Puk puk! "Kochanie, opiekunka do dziecka już tu jest".
Po wyprodukowaniu tak drogich filmów jak "Pirates" i "Pirates 2", w dobie kryzysu, który dopadł wszystkie wytwórnie filmów porno, Digital Playgrond zostało zmuszone znacznie obniżyć koszta swoich produkcji. Wpadli oni na pomysł, aby nakręcić serie opartą na klasycznych porno motywach na podstawie, których ukazały się już setki filmów. Po co tworzyć filmy bazujące na schematach znanych od lat? Po co odgrzewać po raz setny te same kotlety? Po to, że wreszcie można uczynić to w sposób wybitny, a za sprawą takich znakomitości branży porno jak Jesse Jane, Sasha Grey, czy też Shay Jordan nie jest to trudne. Pomysł ten zaowocował już wydaniem tak genialnych filmów jak "Nurses" i "Cheerleaders", a teraz przyszła pora na "Babysitters".
Czasem nastaje ten moment, kiedy trzeba udać się na biznesowe spotkanie, czy np. na romantyczną kolację z małżonką. Co wtedy zrobić ze swoimi potrzebującymi jeszcze opieki pociechami? Rozwiązanie jest bardzo proste. Należy wezwać opiekunkę do dziecka. Lecz może się okazać, że ów opiekunka jest wiecznie niezaspokojoną seksualnie dziewczyną i właśnie o tym opowiada film "Babysitters".
Ten film tak samo jak dwa pozostałe z tej serii, charakteryzuje się bardzo wysokim poziomem aktorskim i choć fabuła jest tu znacznie bardziej marginalizowana niż we wspomnianych już "Piratach", to i tak dziewczyny mają okazję pokazać, że są w stanie występować nie tylko w filmach porno, a również w innego typu filmach fabularnych, czego żywym przykładem jest występująca w "Babysitters" Sasha Grey, która zagrała ostatnio główną rolę w filmie "The Girlfriend Experience". W "Nianiach" dostaniemy również sporą dawkę lekkiego humoru. Nigdy nie lubiłem "dowcipnych" pornoli, bo zazwyczaj ta dowcipność jest żenująca aż do bólu, tutaj na szczęście jest inaczej, dzięki czemu cały film ogląda się miło i przyjemnie, a naprawdę jest, na co popatrzeć. Aktorki są ładne, charakteryzowane przeważnie na tzw. lolitki, a rżnięcie z ich udziałem stoi na najwyższym poziomie. Dostajemy sporą dawkę świetnie wykonanych blowjobów, GAG faktorów, analu, jest też bukkake z Sashą Grey w roli głównej, lesbijska orgia i świetne faciale. Podejrzewam, że każdy znajdzie tutaj coś dla siebie i na pewno czasu spędzonego z tym filmem nie uzna za stracony.

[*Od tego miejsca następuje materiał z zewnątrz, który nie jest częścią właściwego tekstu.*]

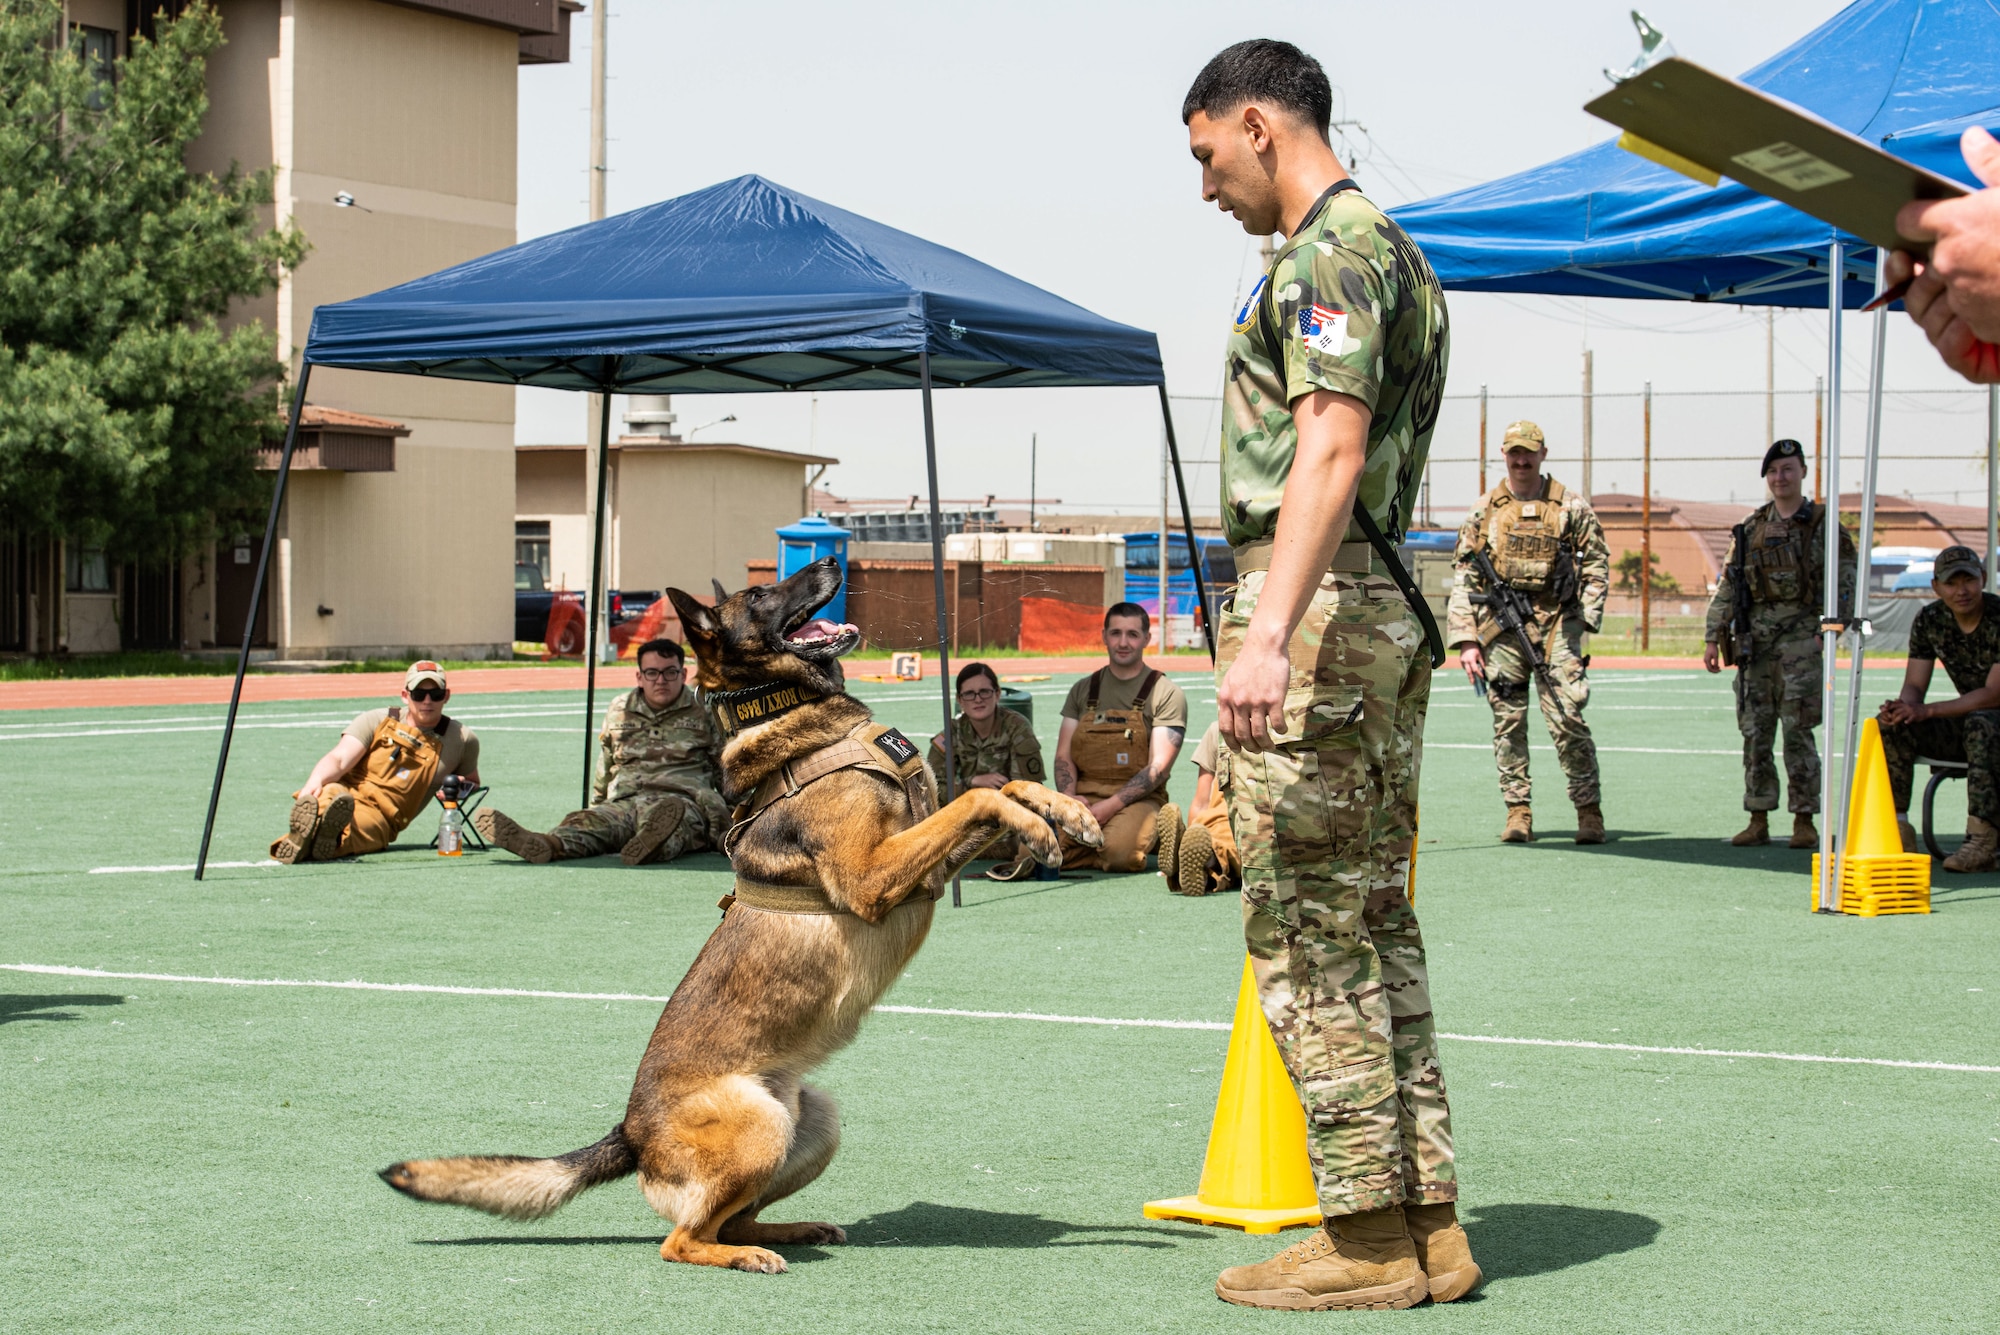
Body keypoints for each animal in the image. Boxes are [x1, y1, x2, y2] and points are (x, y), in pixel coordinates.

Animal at [382, 551, 1104, 1271]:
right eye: (760, 595)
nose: (831, 557)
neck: (788, 711)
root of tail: (631, 1132)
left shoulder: (920, 865)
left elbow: (1007, 784)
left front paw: (1071, 815)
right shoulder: (871, 875)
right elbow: (979, 799)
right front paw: (1037, 830)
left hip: (815, 1119)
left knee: (737, 1218)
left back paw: (793, 1230)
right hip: (761, 1126)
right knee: (682, 1239)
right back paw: (743, 1256)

"Babysitters" to kolejna świetna produkcja, którą każdy poznać powinien. Jest to kolejny dowód na to, że Digital Playground jest w danej chwili najlepszą wytwórnią filmów porno i nie zanosi się na to, aby miał jej ktoś zagrozić. Z niecierpliwością czekam na kolejne produkcje z tej samej serii, co zrecenzowany tutaj film, bo tak jak pozostałe dwa otrzymuje on ode mnie maksymalną notę.